原油価格の動向にも注目です。代表的な指標である米WTI先物は4日に一時1バレル=49.31ドルへと下落。約1年1カ月ぶりの安値を記録しました。WTI先物はその後、新型コロナウイルスをめぐる懸念が後退したことによって反発。WTI先物が今後も反発を続ければ、資源国通貨のカナダドルにとってプラス材料です。

トルコリラ

エルドアン・トルコ大統領は5日、アサド政権に対して2月末までにシリア北西部のイドリブ県から撤退するよう要求。「撤退しない場合には、トルコが撤退させる」と述べ、軍事行動に出ると警告しました。

アサド政権はシリア全土の制圧に向けてイドリブ県(反体制派の最後の大規模な拠点)への攻勢を強めています。一方、トルコは反体制派を支援しており、イドリブ県に部隊を駐留。3日にはアサド政権軍とトルコ軍が直接交戦する事態が発生し、両国の緊張が高まっています。

アサド政権軍は5日、エルドアン大統領による要求を無視してさらに進軍しました。アサド政権とトルコの緊張は一段と高まるおそれがあり、その場合にはトルコリラに対して下押し圧力が加わる可能性があります。

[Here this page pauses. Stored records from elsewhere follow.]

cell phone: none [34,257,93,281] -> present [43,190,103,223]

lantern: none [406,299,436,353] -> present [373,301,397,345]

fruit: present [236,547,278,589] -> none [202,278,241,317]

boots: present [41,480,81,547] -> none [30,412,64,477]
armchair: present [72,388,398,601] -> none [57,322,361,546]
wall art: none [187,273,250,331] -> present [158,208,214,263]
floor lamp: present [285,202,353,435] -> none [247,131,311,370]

トルコリラはシリア情勢に要注意です。

南アフリカランド

南アフリカの1月企業信頼感指数(2/6発表)は92.2と、2019年12月の93.1から低下。2019年10月以来の低水準となりました。南アフリカが抱える問題として景気の低迷があります。企業信頼感指数の低下は、景気の低迷がさらに続くことを示唆しており、南アフリカランドにとってマイナス材料です。

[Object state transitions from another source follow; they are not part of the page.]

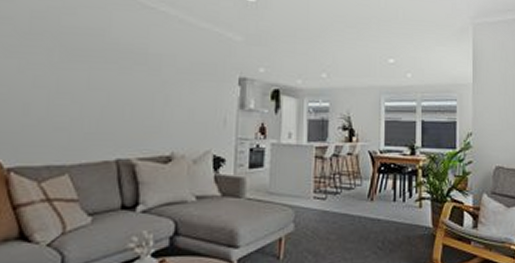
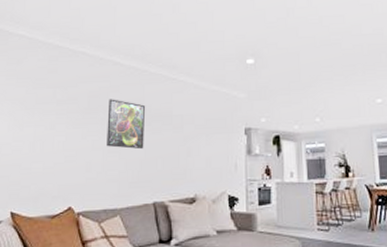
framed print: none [54,24,113,93] -> present [107,99,146,150]

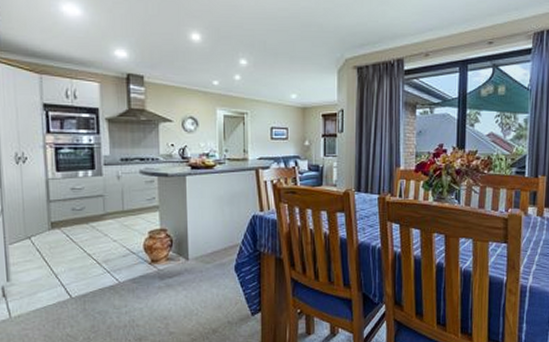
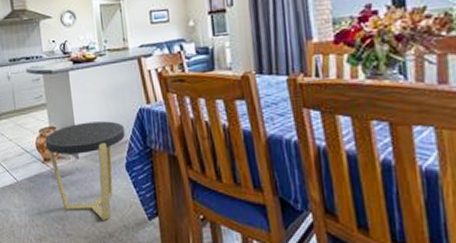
side table: none [154,225,237,317] -> present [45,121,125,220]

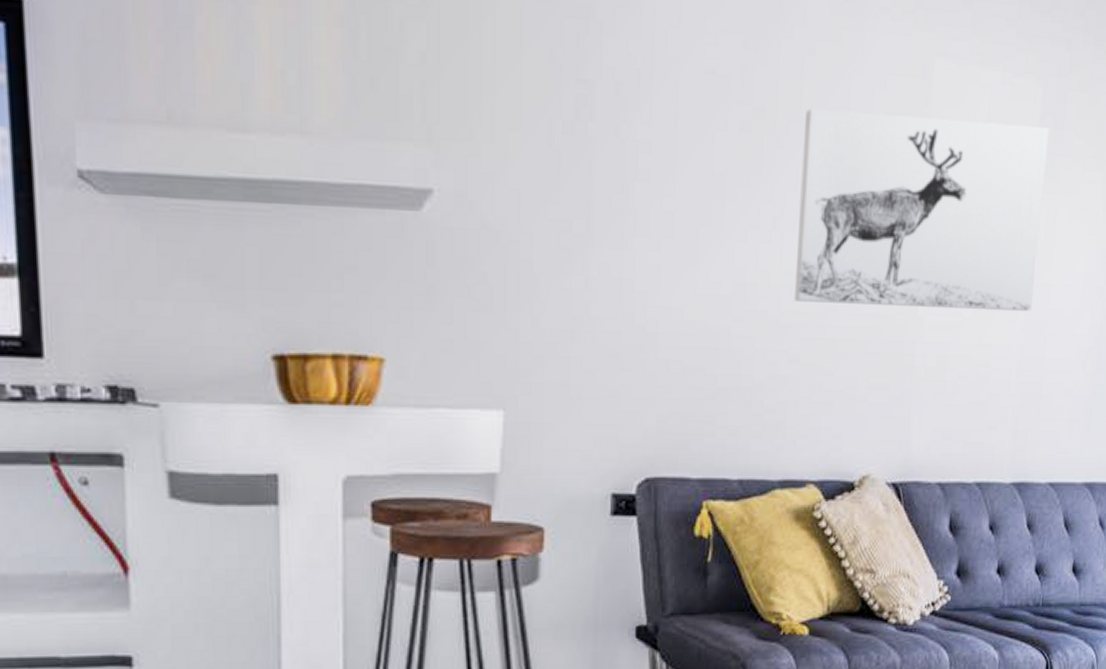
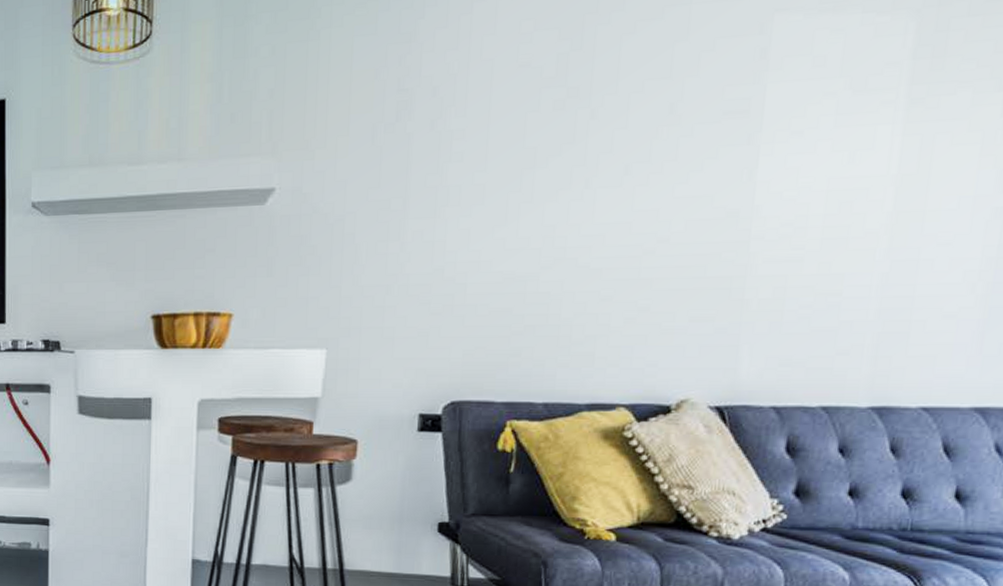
wall art: present [794,107,1049,312] -> none [606,58,925,248]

来週(2/10- )は、南アフリカの12月製造業生産(11日)、12月小売売上高(12日)、鉱業生産(13日)が発表され、またラマポーザ大統領による施政方針演説が行われます(13日)。それらが材料になる可能性があります。経済指標などを受けて南アフリカ景気をめぐる懸念が高まれば、ランドは軟調に推移しそうです。

メキシコペソ

メキシコペソは今週(2/3- )、対米ドルで約1年4カ月ぶり、対円(ペソ/円)で約9カ月ぶりの高値を記録しました。新型コロナウイルスをめぐる懸念の後退(リスク回避の後退は、新興国通貨にとってプラス材料)、メキシコの実質金利(政策金利から前年比のCPI上昇率を引いたもの)の高さ、それらがペソの支援材料となりました。

13日、BOM(メキシコ中銀)が政策金利を発表します。その結果にメキシコペソが反応する可能性があります。メキシコの景気低迷やCPI(消費者物価指数)がBOMの目標近辺で推移していること、そして足もとのメキシコペソ高を背景に、BOMは追加利下げに踏み切るとみられ、利下げ幅は過去4回と同様に0.25%になりそうです。その通りになれば、声明で追加利下げが示唆されるのか否か焦点。0.50%以上の利下げ幅を主張したメンバーがいなかったことが判明する(BOMの政策メンバーは5人)、あるいは追加利下げに慎重な姿勢が示されれば、市場では追加利下げ観測が後退しそうです。その場合、BOMが利下げしたとしても、メキシコペソはそれほど下がらないかもしれません。